Yes and No, many of them are 3rd-4th generation so they're really Japanese essentially, but I get the point.

I dunno. The Yaks have a talent of riding a fine line between legal and illegal. They help the public out at times gaining public support in the process. I don't think Vinny from Italy or Alexei from Russia could manage. They would be too blatant about it and the police would drop the hammer.

This is really true, unlike the mafia we have in the States, which are ferociously dangerous, cunning, and intimidating, the Yaks are, or at least most of them are more hot air than anything else, these people are definitely more out in the open than in most countries, most of them even have an actual headquarters with and actual address, only in Japan.

3 ( +3 / -0 )

these people are definitely more out in the open than in most countries, most of them even have an actual headquarters with and actual address, only in Japan.

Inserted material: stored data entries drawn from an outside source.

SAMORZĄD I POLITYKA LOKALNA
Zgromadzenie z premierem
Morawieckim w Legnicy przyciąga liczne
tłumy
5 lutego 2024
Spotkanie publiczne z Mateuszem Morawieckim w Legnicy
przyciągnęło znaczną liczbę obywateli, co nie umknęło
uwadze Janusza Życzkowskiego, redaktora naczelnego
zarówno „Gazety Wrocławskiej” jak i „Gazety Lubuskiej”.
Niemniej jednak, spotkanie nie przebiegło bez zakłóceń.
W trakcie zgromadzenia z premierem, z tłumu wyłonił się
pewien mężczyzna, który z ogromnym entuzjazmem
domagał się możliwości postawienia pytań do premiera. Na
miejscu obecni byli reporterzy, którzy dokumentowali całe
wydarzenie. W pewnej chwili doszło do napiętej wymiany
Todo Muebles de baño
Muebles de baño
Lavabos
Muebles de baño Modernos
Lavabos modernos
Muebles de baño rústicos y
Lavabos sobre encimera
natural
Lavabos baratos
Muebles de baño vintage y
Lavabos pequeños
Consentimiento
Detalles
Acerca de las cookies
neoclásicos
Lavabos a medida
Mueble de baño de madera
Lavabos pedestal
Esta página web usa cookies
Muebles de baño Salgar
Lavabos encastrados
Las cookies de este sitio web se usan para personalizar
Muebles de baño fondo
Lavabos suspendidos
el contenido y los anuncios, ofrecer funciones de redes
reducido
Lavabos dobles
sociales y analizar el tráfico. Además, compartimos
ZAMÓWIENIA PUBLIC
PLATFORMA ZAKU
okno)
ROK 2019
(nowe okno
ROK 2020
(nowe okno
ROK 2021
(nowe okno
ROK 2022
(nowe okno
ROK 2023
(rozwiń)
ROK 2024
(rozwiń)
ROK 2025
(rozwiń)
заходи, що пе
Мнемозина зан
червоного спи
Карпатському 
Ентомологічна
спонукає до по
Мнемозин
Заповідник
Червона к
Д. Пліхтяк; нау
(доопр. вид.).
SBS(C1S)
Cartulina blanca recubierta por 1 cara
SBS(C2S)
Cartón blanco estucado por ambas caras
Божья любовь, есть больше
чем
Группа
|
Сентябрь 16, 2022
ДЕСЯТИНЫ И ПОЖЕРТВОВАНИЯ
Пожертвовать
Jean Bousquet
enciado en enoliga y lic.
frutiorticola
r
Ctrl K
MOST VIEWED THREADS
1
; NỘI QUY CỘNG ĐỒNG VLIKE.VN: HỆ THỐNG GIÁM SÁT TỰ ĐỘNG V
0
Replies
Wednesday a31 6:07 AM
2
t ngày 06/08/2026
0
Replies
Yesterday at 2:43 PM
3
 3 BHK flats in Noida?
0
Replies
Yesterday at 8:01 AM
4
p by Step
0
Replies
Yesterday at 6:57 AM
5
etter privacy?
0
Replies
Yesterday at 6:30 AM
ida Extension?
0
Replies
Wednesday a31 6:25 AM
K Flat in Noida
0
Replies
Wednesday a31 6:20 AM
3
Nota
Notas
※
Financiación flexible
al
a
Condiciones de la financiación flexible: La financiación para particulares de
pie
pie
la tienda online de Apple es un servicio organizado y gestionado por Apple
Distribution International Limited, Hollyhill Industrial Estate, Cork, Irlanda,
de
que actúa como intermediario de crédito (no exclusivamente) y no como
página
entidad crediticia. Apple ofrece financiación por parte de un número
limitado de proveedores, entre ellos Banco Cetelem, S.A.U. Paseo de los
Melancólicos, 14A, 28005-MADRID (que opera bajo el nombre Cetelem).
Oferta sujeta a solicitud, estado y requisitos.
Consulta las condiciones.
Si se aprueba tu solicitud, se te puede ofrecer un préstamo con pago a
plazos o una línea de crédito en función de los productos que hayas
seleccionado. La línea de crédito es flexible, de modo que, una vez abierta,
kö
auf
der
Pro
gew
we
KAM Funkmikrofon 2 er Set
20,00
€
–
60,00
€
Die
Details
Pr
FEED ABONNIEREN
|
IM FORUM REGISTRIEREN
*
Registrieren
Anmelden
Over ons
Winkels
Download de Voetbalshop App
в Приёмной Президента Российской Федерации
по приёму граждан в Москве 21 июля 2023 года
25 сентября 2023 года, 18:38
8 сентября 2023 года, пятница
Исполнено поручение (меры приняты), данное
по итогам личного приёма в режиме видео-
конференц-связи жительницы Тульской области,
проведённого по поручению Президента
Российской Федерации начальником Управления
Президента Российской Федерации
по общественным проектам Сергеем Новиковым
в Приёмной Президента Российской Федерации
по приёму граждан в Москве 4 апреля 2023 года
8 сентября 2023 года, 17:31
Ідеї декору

The Hells Angels and a couple of other criminal bike gangs have headquarters and have even trademarked their logos.

0 ( +0 / -0 )

We will watch this judge's future with interest

0 ( +0 / -0 )

Criminal in WA about to receive his sentence....Judge begins his summing up.....crim pipes up "I dont want to hear from you, you clown, just give me my time and be done with it "

-1 ( +0 / -1 )

Firstly the Kaicho of a fisherman's union is hardly a ordinary citizen. He's just Yakuza by another name. Bunch of pirates!

Secondly on getting rid of Yakuza. They tried that in Roppongi and I'm pleased to report that it's now a delightful place, clean and respectable (and you never get hassled/accosted every 10 meters on the street) now that the Nigerian mob has taken over.

1 ( +1 / -0 )

Michael MachidaAug. 31  08:25 am JST

It's difficult to get the scum off of shoes. However, when you want nice shiny shoes, you have to do whatever you have to do to get rid of the Yaks.

It's a nice thought Michael. But who fills the void? Sometimes it's better to control the devil you know because it is naive to think that the underbelly of society will ever go away.

Unfortunately one has to keep polishing one's shoes because the scum will always return.

1 ( +1 / -0 )

In reality, "Vinny from Italy or Alexei from Russia" would be preferable and are not the ones trying to take over crime in Japan. Its the obvious community that are operating even more openly than the Yaks, and, unlike the Yaks, really annoy visitors, but that politics dare not allow us to acknowledge, never mind combat. Frankly no other country would allow such an obvious international takeover of criminal behaviour in their country as is happening in Japan. So, in that case, better the devil you know...the Yaks.